After the average oil price fell to its lowest in 12 years at $44 a barrel last year, BP said it expected prices to have found a floor for this year at $50 a barrel following a decision by major OPEC and non-OPEC producers to limit output.
The British oil and gas company, whose fourth quarter PROFITS fell short of street expectations, had previously targeted a breakeven oil price of $50-55 a barrel.
The new target reflects an uptick in planned spending to $16-17 billion from $16-billion in 2016.
BP’s annual underlying replacement cost, its definition of net PROFIT, slumped to its lowest level in at least a decade to $2.59-billion, while fourth-quarter profit of $400-million missed analysts’ forecasts by around 30 per cent primarily due to $328-million in one-off charges.
It is the latest oil major to miss forecasts following worse-than-expected results from Royal Dutch Shell, Chevron and Statoil.
BP shares were down 2.9 per cent at 0851 GMT at 462.5 pence, underperforming the sector index which was 0.6 per cent lower.
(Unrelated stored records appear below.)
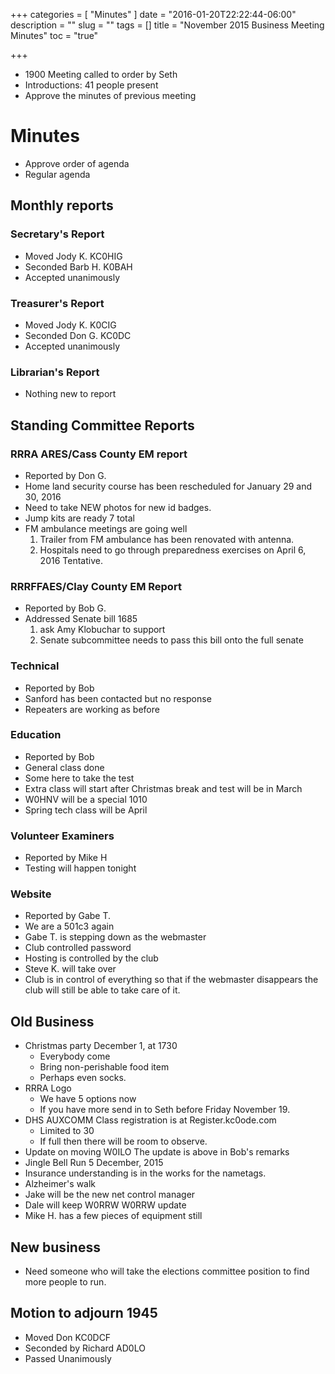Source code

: +++
categories = [ "Minutes" ]
date = "2016-01-20T22:22:44-06:00"
description = ""
slug = ""
tags = []
title = "November 2015 Business Meeting Minutes"
toc = "true"

+++
* 1900 Meeting called to order by Seth
* Introductions: 41 people present<!--more-->
* Approve the minutes of previous meeting

# Minutes 

* Approve order of agenda
* Regular agenda

## Monthly reports

### Secretary's Report 
* Moved Jody K. KC0HIG
* Seconded Barb H. K0BAH
* Accepted unanimously 

### Treasurer's Report
* Moved Jody K. K0CIG
* Seconded Don G. KC0DC
* Accepted unanimously

### Librarian's Report
* Nothing new to report

## Standing Committee Reports

### RRRA ARES/Cass County EM report
* Reported by Don G.
* Home land security course has been rescheduled for January 29 and 30, 2016
* Need to take NEW photos for new id badges.  
* Jump kits are ready 7 total
* FM ambulance meetings are going well
    1. Trailer from FM ambulance has been renovated with antenna.  
    1. Hospitals need to go through preparedness exercises on April 6, 2016 Tentative.

### RRRFFAES/Clay County EM Report
* Reported by Bob G.
* Addressed Senate bill 1685 
    1. ask Amy Klobuchar to support
    2. Senate subcommittee needs to pass this bill onto the full senate

### Technical
* Reported by Bob
* Sanford has been contacted but no response
* Repeaters are working as before

### Education 
* Reported by Bob
* General class done
* Some here to take the test
* Extra class will start after Christmas break and test will be in March
* W0HNV will be a special 1010
* Spring tech class will be April 

### Volunteer Examiners 
* Reported by Mike H
* Testing will happen tonight

### Website
* Reported by Gabe T.
* We are a 501c3 again
* Gabe T. is stepping down as the webmaster
* Club controlled password
* Hosting is controlled by the club
* Steve K. will take over
* Club is in control of everything so that if the webmaster disappears the club will still be able to take care of it.  

## Old Business

* Christmas party December 1, at 1730 
    * Everybody come
    * Bring non-perishable food item
    * Perhaps even socks.
* RRRA Logo
    * We have 5 options now
    * If you have more send in to Seth before Friday November 19.
* DHS AUXCOMM Class registration is at Register.kc0ode.com
    * Limited to 30
    * If full then there will be room to observe.
* Update on moving W0ILO The update is above in Bob's remarks
* Jingle Bell Run 5 December, 2015
* Insurance understanding is in the works for the nametags.
* Alzheimer's walk 
* Jake will be the new net control manager
* Dale will keep W0RRW W0RRW update
* Mike H. has a few pieces of equipment still

## New business
* Need someone who will take the elections committee position to find more people to run.  

## Motion to adjourn 1945
* Moved Don KC0DCF 
* Seconded by Richard AD0LO
* Passed Unanimously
“BP are not covering their dividend and they raised their CASH breakeven point quite considerably,” said Macquarie equities analyst Iain Reid.
“They are having to pay for what they bought and they are the only company that actually raised their breakeven number,” he said.
BP has been on a spending spree in recent months, concluding a string of deals, including in Eni’s giant Zohr offshore gas field in Egypt, contracts in Abu Dhabi and Azerbaijan and a stake in exploration areas off Mauritania and Senegal from Kosmos.
The burst in activity marks a return to growth for the company whose deadly 2010 Deepwater Horizon rig explosion in the Gulf of Mexico forced it to sell assets worth billions of DOLLARS. But this growth also means higher costs.